期刊名称:International Journal of Advanced Computer Research
印刷版ISSN:2249-7277
电子版ISSN:2277-7970
出版年度:2012
卷号:2
期号:7
页码:157-161
出版社:Association of Computer Communication Education for National Triumph (ACCENT)
摘要:From the advent of association rule mining, it has become one of the most researched areas of data exploration schemes. In recent years, implementing association rule mining methods in extracting rules from a continuous flow of voluminous data, known as Data Stream has generated immense interest due to its emerging applications such as network-traffic analysis, sensor-network data analysis. For such typical kinds of application domains, the facility to process such enormous amount of stream data in a single pass is critical. Nowadays, many organizations generate and utilize vast data streams (Huang, 2002). Employing data mining schemes on such massive data streams can unearth real-time trends and patterns which can be utilized for dynamic and timely decisions. Mining in such a high speed, enormous data streams significantly differs from traditional data mining in several ways. Firstly, the response time of the mining algorithm should be as small as possible due to the online nature of the data and limited resources dedicated to mining activities (Charikar, 2004). Second, the underlying data is highly volatile and subject to change over period of time (Chang, 2003). Moreover, since there is no time for preprocessing the data in order to remove noise, the streamed data can have noise inherent in it. Due to all aforementioned problems, data stream mining is receiving increasing attention and current research is now focused on the efficient resolution to the problem cited above. Although, the field of data stream mining is being heavily investigated, there is still a lack of a holistic and generic approach for mining association rules from data streams.
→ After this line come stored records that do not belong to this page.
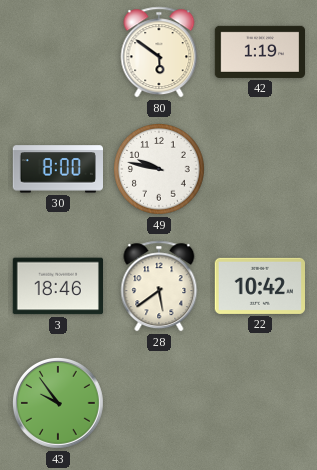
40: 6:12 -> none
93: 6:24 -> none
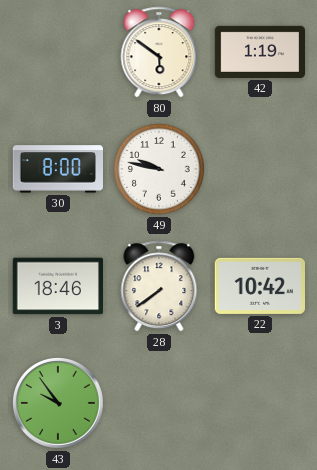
28: 5:39 -> 7:39
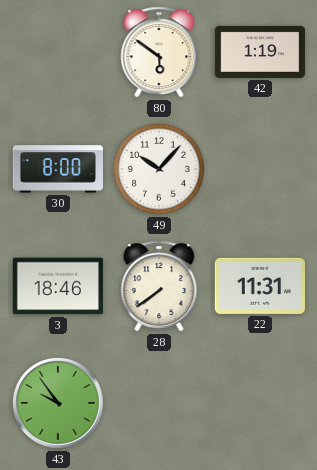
49: 9:47 -> 10:07
22: 10:42 -> 11:31
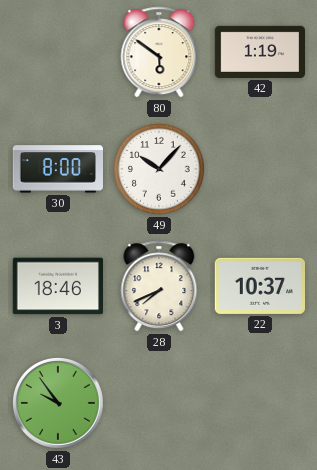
28: 7:39 -> 7:41
22: 11:31 -> 10:37
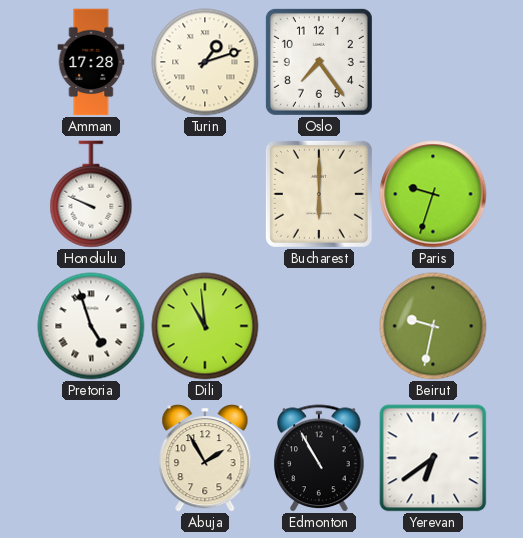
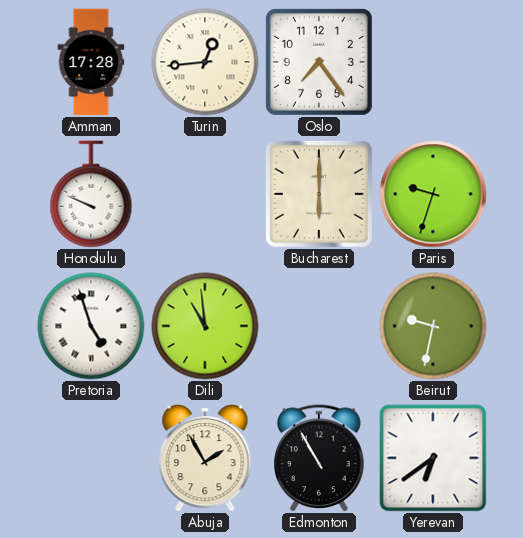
Turin: 1:12 -> 12:44
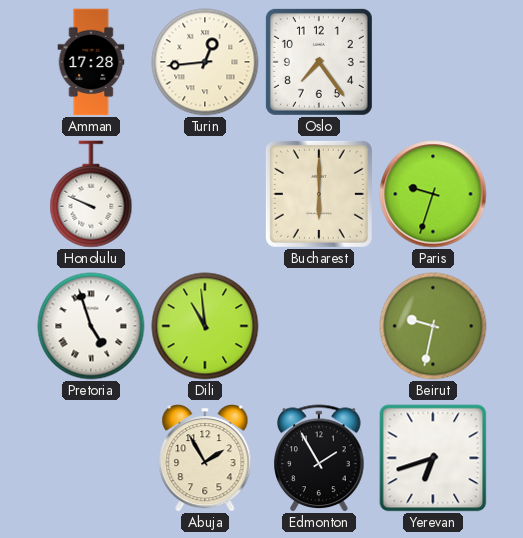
Edmonton: 10:55 -> 1:55
Yerevan: 6:39 -> 6:42
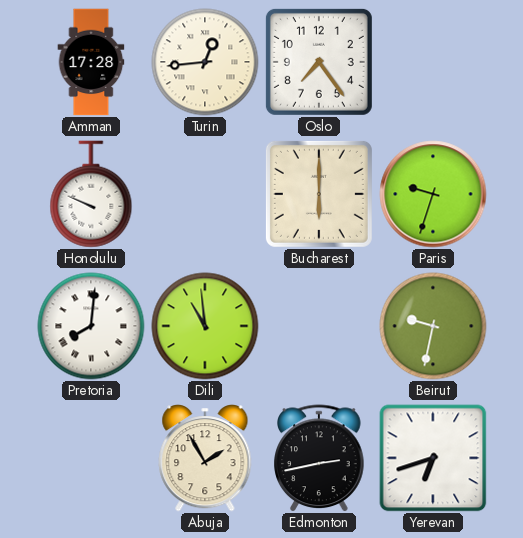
Pretoria: 4:57 -> 8:01
Edmonton: 1:55 -> 2:43
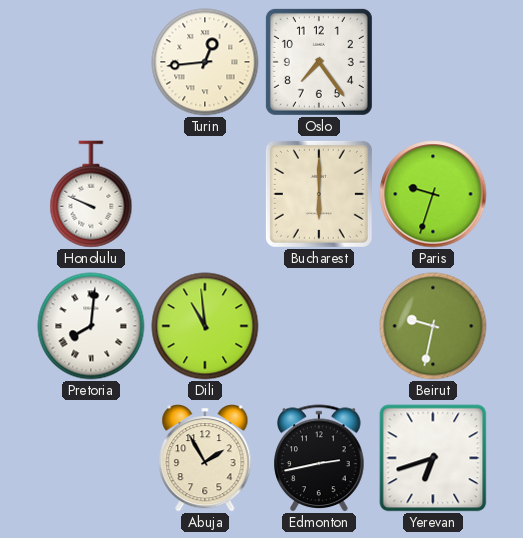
Amman: 17:28 -> none
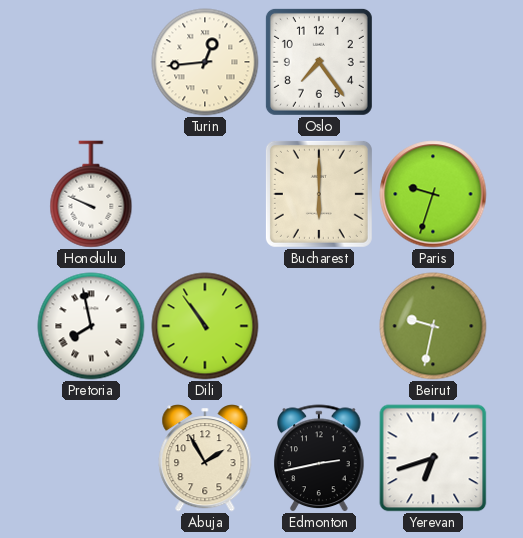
Pretoria: 8:01 -> 7:58
Dili: 10:59 -> 10:54
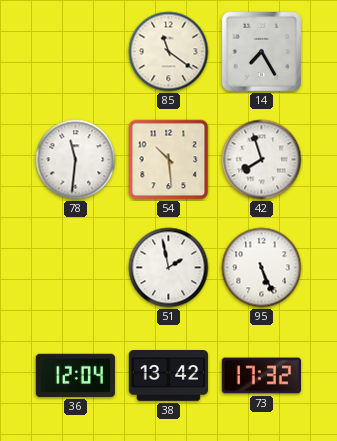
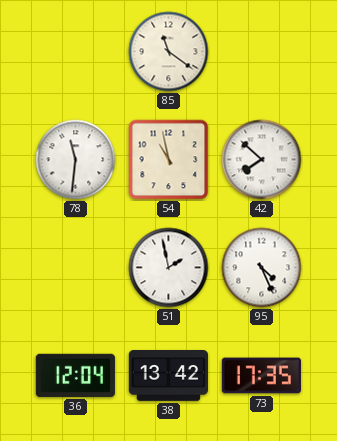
14: 7:25 -> none
54: 10:29 -> 10:58
42: 7:57 -> 7:52
95: 5:26 -> 4:26
73: 17:32 -> 17:35
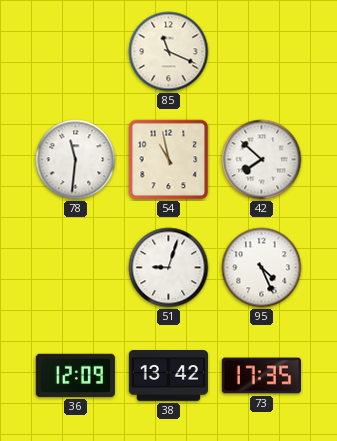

Thus, this research attempts to fill this gap by integrating ideas from previous work in data stream mining. This investigation focuses on the degree of effectiveness of using a probabilistic approach of sampling in the data stream together with an incremental approach to maintenance of frequent itemsets in a data stream environment. The following paper describes the design and experimentation conducted with a novel association rule mining algorithm that can be deployed on a high speed data stream.
关键词:Data stream; Association Rule mining; Frequent Patten data stream.